*** Opening of EXERCISE INPUT ***

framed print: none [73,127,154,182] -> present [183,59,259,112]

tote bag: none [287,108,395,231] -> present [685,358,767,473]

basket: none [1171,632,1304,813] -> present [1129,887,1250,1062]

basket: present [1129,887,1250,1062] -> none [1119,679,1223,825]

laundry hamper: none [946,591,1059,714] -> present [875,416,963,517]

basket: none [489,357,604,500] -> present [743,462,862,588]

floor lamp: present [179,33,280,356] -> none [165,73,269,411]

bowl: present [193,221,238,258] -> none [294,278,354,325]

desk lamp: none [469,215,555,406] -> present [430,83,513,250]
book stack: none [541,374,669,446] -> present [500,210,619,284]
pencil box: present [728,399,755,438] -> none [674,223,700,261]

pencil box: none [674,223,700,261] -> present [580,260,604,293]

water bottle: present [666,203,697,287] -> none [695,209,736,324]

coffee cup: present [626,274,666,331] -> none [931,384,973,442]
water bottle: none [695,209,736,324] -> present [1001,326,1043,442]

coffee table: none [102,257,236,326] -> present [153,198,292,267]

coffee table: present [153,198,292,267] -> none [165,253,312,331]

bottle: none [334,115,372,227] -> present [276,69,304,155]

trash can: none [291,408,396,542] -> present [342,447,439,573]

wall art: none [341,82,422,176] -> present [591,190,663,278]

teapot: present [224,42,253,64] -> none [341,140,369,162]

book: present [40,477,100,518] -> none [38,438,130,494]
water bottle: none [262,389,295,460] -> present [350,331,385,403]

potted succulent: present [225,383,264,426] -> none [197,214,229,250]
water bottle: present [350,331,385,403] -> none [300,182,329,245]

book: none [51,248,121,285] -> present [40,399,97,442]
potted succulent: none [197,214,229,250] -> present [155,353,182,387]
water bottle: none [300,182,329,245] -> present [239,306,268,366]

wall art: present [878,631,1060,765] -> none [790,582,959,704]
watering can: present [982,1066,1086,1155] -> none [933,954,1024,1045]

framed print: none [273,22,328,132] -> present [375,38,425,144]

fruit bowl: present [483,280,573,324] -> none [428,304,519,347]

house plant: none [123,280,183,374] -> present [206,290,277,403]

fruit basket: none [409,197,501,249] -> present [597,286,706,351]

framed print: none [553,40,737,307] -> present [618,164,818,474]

*** Close of EXERCISE INPUT ***

EXERCISE DESCRIPTION:
Copy out the data exactly, keeping each line whole.

ANSWER SECTION:
framed print: none [73,127,154,182] -> present [183,59,259,112]

tote bag: none [287,108,395,231] -> present [685,358,767,473]

basket: none [1171,632,1304,813] -> present [1129,887,1250,1062]

basket: present [1129,887,1250,1062] -> none [1119,679,1223,825]

laundry hamper: none [946,591,1059,714] -> present [875,416,963,517]

basket: none [489,357,604,500] -> present [743,462,862,588]

floor lamp: present [179,33,280,356] -> none [165,73,269,411]

bowl: present [193,221,238,258] -> none [294,278,354,325]

desk lamp: none [469,215,555,406] -> present [430,83,513,250]
book stack: none [541,374,669,446] -> present [500,210,619,284]
pencil box: present [728,399,755,438] -> none [674,223,700,261]

pencil box: none [674,223,700,261] -> present [580,260,604,293]

water bottle: present [666,203,697,287] -> none [695,209,736,324]

coffee cup: present [626,274,666,331] -> none [931,384,973,442]
water bottle: none [695,209,736,324] -> present [1001,326,1043,442]

coffee table: none [102,257,236,326] -> present [153,198,292,267]

coffee table: present [153,198,292,267] -> none [165,253,312,331]

bottle: none [334,115,372,227] -> present [276,69,304,155]

trash can: none [291,408,396,542] -> present [342,447,439,573]

wall art: none [341,82,422,176] -> present [591,190,663,278]

teapot: present [224,42,253,64] -> none [341,140,369,162]

book: present [40,477,100,518] -> none [38,438,130,494]
water bottle: none [262,389,295,460] -> present [350,331,385,403]

potted succulent: present [225,383,264,426] -> none [197,214,229,250]
water bottle: present [350,331,385,403] -> none [300,182,329,245]

book: none [51,248,121,285] -> present [40,399,97,442]
potted succulent: none [197,214,229,250] -> present [155,353,182,387]
water bottle: none [300,182,329,245] -> present [239,306,268,366]

wall art: present [878,631,1060,765] -> none [790,582,959,704]
watering can: present [982,1066,1086,1155] -> none [933,954,1024,1045]

framed print: none [273,22,328,132] -> present [375,38,425,144]

fruit bowl: present [483,280,573,324] -> none [428,304,519,347]

house plant: none [123,280,183,374] -> present [206,290,277,403]

fruit basket: none [409,197,501,249] -> present [597,286,706,351]

framed print: none [553,40,737,307] -> present [618,164,818,474]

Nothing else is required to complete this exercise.